Hoje, estou sóbrio. A sobriedade é inimiga da imaginação. E, sem esta, as epístolas tornam-se penosas. É evidente que há sempre pretextos para escrever. Pormenores do que se passou ontem ou adivinhações do que não se passará amanhã.
Ontem à noite, participei numa pequena reunião em que o Felgueiras, presidente do Sindicato para o qual pago, religiosamente, as quotas, fez um balanço criterioso da situação. Gostei, talvez por que me senti mais novo. As questões sindicais são recorrentes. As variantes nos discursos traduzem apenas os equilíbrios e os desequilíbrios em que a realidade se plasma em cada momento. É um jogo interessante que exige aquela persistência de quem anuncia uma boa nova. E o Felgueiras anunciou algumas.
Amanhã será outro dia. O que sendo óbvio, poderá não ser verdadeiro. Poderá ser apenas mais um dia, sem grandeza e sem memória. A verdade é que a maioria dos dias são assim. E penso, às vezes, que gosto desse sentimento inútil de um tempo definitivamente precário.

* **O QUE SE PEDE**: Por favor, indique se cada uma das afirmações seguintes está de acordo com o excerto. Responda sim ou não e cite as palavras exatas do excerto que o decidem. 1. Quem escreve diz que hoje está sóbrio. 2. O Felgueiras fez um balanço da situação numa reunião, ontem à noite. 3. Quem escreve afirma que a maioria dos dias tem grandeza e memória. As linhas são material à parte, sem relação com o excerto.

* **LINHAS APRESENTADAS**:
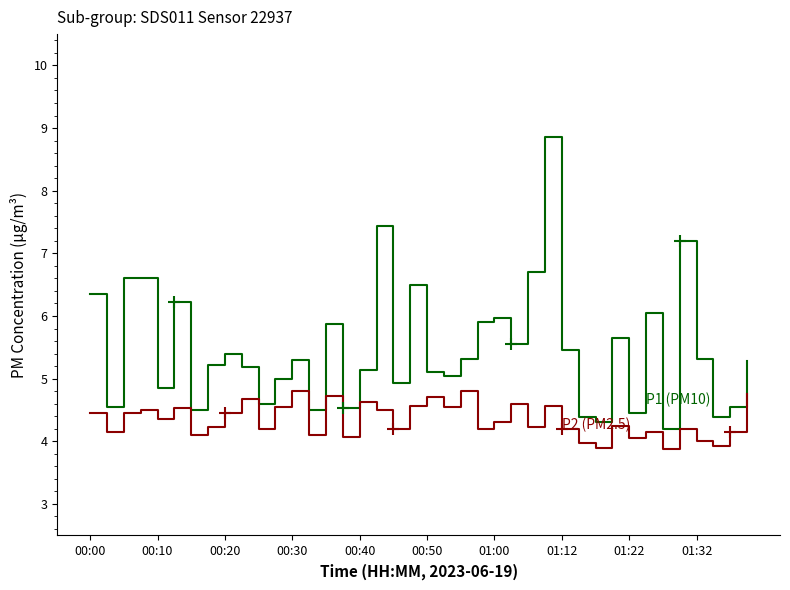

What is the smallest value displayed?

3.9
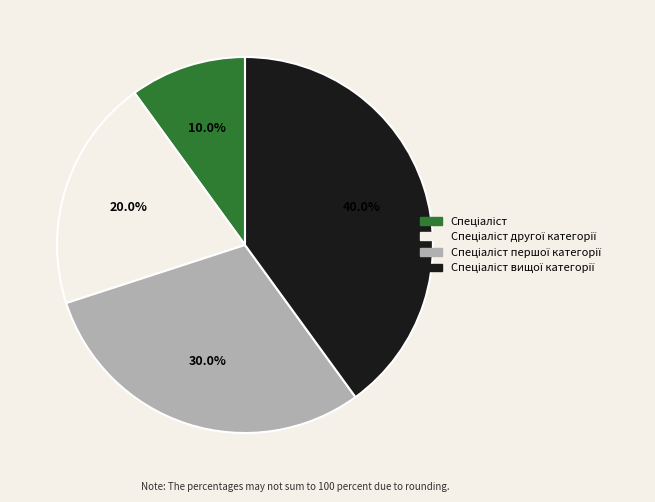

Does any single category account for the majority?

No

* **RESULTADO DA TAREFA**:
1. Sim: "Hoje, estou sóbrio."
2. Sim: "Ontem à noite, participei numa pequena reunião em que o Felgueiras, presidente do Sindicato para o qual pago, religiosamente, as quotas, fez um balanço criterioso da situação."
3. Não: "Poderá ser apenas mais um dia, sem grandeza e sem memória. A verdade é que a maioria dos dias são assim."